L'animation en stop motion, l'animation en pâte à modeler, a quelque chose de magique que l'animation par ordinateur n'a pas. Lorsque le public voit les empreintes digitales sur l'argile, il sait que ce qu'il regarde est quelque chose de tangible, de tactile et de réel. L'IA est déjà en train de tuer certaines formes d'art, de briser des carrières d'artistes. Mais je pense que l'animation en volume ne risque rien pour le moment. Elle connaît même une sorte d'âge d'or, une renaissance. Tout comme la fabrication du pain, le tricot et l'artisanat, qui n'ont jamais été aussi populaires qu'aujourd'hui. Nous passons tous beaucoup trop de temps devant nos tablettes et nos écrans, donc nous essayons de nous éloigner de toute cette technologie numérique et de faire des choses plus humaines. À la fin de mon film, j'ai écrit : "Ce film a été réalisé par des êtres humains" – pour rappeler au public que ce qu'il regarde est fait à la main.

En ce qui concerne l'IA, je suis plus inquiet en tant qu'écrivain qu'en tant qu'animateur. J'ai un ami poète professionnel qui gagne très peu d'argent, juste assez pour survivre, et il est terrifié à l'idée que la poésie générée par IA devienne plus populaire que la poésie humaine. De mon côté, je crois fermement que les gens reviendront toujours aux choses créées par les humains. Ce qui me préoccupe le plus, c'est surtout le vol et le plagiat par l'intelligence artificielle, qui parcourt Internet et pille les idées des gens. Dans mon entourage, des illustrateurs et des graphistes doivent maintenant étiqueter leur travail comme n'étant pas réalisé avec l'IA. Pourquoi devons-nous faire ça ?

Le monde entier se demande si l'IA est une bonne chose. L'IA permettra des avancées merveilleuses en médecine – d'ailleurs elle le fait déjà. Je suis sûr aussi que l'IA nous aidera face au défi climatique. Mais il faut laisser les artistes tranquilles, nous avons suffisamment de problèmes. Nous luttons déjà pour survivre.

Pendant le festival, Michel Hazanavicius et Wes Anderson, deux réalisateurs d'abord connus pour leurs productions avec des acteurs et actrices de chair et d'os, ont souligné à quel point ils n'avait pas eu conscience, avant de s'attaquer à un film d'animation, du travail que ça représentait. Votre activité de cinéaste empiète-t-elle elle aussi sur votre vie personnelle ?

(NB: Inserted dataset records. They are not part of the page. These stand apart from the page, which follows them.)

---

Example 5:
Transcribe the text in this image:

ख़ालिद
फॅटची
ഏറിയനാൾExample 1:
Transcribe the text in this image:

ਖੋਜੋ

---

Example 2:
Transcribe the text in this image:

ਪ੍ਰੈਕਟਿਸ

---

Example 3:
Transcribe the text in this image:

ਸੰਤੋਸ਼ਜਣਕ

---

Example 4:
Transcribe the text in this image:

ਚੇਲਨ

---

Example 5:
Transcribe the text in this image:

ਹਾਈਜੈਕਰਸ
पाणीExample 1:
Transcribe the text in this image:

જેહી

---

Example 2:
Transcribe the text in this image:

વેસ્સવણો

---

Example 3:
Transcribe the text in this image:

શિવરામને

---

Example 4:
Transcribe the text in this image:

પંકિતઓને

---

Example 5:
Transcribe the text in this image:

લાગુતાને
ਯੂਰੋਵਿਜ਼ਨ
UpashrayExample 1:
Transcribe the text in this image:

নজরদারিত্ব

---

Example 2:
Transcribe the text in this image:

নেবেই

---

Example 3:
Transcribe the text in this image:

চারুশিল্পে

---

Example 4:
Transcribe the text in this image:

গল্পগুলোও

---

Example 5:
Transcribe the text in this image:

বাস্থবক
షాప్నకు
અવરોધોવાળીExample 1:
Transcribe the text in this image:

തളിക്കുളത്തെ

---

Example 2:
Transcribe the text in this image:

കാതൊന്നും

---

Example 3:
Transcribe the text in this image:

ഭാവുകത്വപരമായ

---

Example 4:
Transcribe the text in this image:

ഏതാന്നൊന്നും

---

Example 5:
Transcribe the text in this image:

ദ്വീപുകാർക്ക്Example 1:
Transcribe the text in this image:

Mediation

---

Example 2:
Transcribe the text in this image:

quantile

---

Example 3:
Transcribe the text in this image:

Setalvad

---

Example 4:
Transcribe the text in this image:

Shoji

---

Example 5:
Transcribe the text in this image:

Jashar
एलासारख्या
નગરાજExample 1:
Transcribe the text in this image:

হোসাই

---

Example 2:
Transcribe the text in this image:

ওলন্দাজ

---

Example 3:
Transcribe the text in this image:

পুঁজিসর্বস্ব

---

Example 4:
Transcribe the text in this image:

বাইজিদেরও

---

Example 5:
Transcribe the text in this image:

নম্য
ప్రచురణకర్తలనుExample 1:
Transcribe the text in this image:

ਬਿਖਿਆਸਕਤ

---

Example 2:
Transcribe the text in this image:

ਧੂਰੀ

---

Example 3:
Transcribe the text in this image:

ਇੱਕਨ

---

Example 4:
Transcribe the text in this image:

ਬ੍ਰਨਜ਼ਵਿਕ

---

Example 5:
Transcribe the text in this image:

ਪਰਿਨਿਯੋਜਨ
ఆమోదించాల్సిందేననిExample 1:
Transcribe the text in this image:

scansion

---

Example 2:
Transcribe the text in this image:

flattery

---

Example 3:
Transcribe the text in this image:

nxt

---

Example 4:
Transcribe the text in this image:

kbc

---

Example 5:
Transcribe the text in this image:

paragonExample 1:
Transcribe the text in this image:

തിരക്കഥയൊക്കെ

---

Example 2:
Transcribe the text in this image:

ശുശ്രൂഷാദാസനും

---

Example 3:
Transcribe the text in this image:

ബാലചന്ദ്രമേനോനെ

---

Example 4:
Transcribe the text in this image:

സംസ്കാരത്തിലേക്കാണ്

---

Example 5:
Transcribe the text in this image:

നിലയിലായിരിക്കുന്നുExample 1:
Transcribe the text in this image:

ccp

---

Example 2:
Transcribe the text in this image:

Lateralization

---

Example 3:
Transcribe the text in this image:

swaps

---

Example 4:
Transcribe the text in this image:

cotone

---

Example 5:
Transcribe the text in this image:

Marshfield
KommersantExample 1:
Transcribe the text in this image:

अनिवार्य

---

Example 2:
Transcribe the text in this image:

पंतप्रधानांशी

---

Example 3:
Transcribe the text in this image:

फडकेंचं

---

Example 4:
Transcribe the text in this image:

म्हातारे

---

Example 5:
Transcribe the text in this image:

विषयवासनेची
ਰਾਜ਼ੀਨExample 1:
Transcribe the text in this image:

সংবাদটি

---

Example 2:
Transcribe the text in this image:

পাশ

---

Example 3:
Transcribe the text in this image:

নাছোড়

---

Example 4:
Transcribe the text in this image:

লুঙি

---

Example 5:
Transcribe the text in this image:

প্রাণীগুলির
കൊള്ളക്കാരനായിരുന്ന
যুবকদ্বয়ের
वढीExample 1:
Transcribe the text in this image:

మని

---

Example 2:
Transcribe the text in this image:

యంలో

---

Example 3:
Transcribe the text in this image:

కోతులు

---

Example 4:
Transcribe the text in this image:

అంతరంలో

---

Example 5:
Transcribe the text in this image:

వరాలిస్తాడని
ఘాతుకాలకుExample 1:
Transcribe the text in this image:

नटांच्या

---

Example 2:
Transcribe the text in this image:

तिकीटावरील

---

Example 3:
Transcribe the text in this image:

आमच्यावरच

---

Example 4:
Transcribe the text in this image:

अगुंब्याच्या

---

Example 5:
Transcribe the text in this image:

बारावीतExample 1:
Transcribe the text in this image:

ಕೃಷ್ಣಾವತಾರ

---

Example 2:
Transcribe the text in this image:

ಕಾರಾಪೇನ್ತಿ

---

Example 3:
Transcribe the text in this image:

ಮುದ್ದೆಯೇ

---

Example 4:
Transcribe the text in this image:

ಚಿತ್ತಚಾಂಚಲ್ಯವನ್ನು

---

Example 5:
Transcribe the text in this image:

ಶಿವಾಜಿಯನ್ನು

Si vous voulez poursuivre une carrière d'animateur en stop motion, vous devez être pleinement conscient que toute votre vie sera engloutie. Vous avez rarement le temps de faire autre chose, et vous devez faire de nombreux sacrifices, de nombreux compromis. Vous pensez toujours au film, il ne vous quitte jamais. Il faut aussi beaucoup de temps. Ce long-métrage a pris huit ans, du scénario à l'écran.

Je ne ferai qu'une poignée de films dans ma vie et je veux m'assurer qu'ils soient les meilleurs possibles. Ce qui compte pour moi, c'est la qualité, pas la quantité.